(Data section):
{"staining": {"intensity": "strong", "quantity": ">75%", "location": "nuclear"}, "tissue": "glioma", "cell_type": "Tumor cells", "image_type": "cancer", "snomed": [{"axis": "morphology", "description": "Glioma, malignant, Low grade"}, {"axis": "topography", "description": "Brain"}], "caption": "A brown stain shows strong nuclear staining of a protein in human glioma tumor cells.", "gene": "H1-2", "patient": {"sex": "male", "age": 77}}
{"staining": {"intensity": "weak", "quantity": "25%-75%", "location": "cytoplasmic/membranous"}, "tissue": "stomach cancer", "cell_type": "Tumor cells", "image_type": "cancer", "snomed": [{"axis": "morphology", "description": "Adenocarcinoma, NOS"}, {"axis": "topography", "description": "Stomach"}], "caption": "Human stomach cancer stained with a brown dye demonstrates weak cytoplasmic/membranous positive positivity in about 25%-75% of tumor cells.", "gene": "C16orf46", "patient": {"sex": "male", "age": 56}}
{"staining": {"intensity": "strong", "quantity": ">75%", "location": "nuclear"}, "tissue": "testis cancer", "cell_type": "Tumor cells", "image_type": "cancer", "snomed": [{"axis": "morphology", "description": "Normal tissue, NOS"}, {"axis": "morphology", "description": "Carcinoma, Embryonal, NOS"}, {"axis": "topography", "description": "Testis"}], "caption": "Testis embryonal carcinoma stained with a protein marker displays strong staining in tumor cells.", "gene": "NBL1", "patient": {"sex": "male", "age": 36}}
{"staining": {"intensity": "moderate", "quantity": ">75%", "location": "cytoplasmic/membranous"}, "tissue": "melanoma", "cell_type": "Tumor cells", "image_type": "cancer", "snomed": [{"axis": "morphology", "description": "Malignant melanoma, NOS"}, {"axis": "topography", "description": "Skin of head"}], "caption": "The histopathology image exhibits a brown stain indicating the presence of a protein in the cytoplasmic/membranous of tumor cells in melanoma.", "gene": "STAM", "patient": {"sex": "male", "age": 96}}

(Task brief):
Nothing should be left out: repeat all of the data exactly.

(Problem solution):
{"staining": {"intensity": "strong", "quantity": ">75%", "location": "nuclear"}, "tissue": "glioma", "cell_type": "Tumor cells", "image_type": "cancer", "snomed": [{"axis": "morphology", "description": "Glioma, malignant, Low grade"}, {"axis": "topography", "description": "Brain"}], "caption": "A brown stain shows strong nuclear staining of a protein in human glioma tumor cells.", "gene": "H1-2", "patient": {"sex": "male", "age": 77}}
{"staining": {"intensity": "weak", "quantity": "25%-75%", "location": "cytoplasmic/membranous"}, "tissue": "stomach cancer", "cell_type": "Tumor cells", "image_type": "cancer", "snomed": [{"axis": "morphology", "description": "Adenocarcinoma, NOS"}, {"axis": "topography", "description": "Stomach"}], "caption": "Human stomach cancer stained with a brown dye demonstrates weak cytoplasmic/membranous positive positivity in about 25%-75% of tumor cells.", "gene": "C16orf46", "patient": {"sex": "male", "age": 56}}
{"staining": {"intensity": "strong", "quantity": ">75%", "location": "nuclear"}, "tissue": "testis cancer", "cell_type": "Tumor cells", "image_type": "cancer", "snomed": [{"axis": "morphology", "description": "Normal tissue, NOS"}, {"axis": "morphology", "description": "Carcinoma, Embryonal, NOS"}, {"axis": "topography", "description": "Testis"}], "caption": "Testis embryonal carcinoma stained with a protein marker displays strong staining in tumor cells.", "gene": "NBL1", "patient": {"sex": "male", "age": 36}}
{"staining": {"intensity": "moderate", "quantity": ">75%", "location": "cytoplasmic/membranous"}, "tissue": "melanoma", "cell_type": "Tumor cells", "image_type": "cancer", "snomed": [{"axis": "morphology", "description": "Malignant melanoma, NOS"}, {"axis": "topography", "description": "Skin of head"}], "caption": "The histopathology image exhibits a brown stain indicating the presence of a protein in the cytoplasmic/membranous of tumor cells in melanoma.", "gene": "STAM", "patient": {"sex": "male", "age": 96}}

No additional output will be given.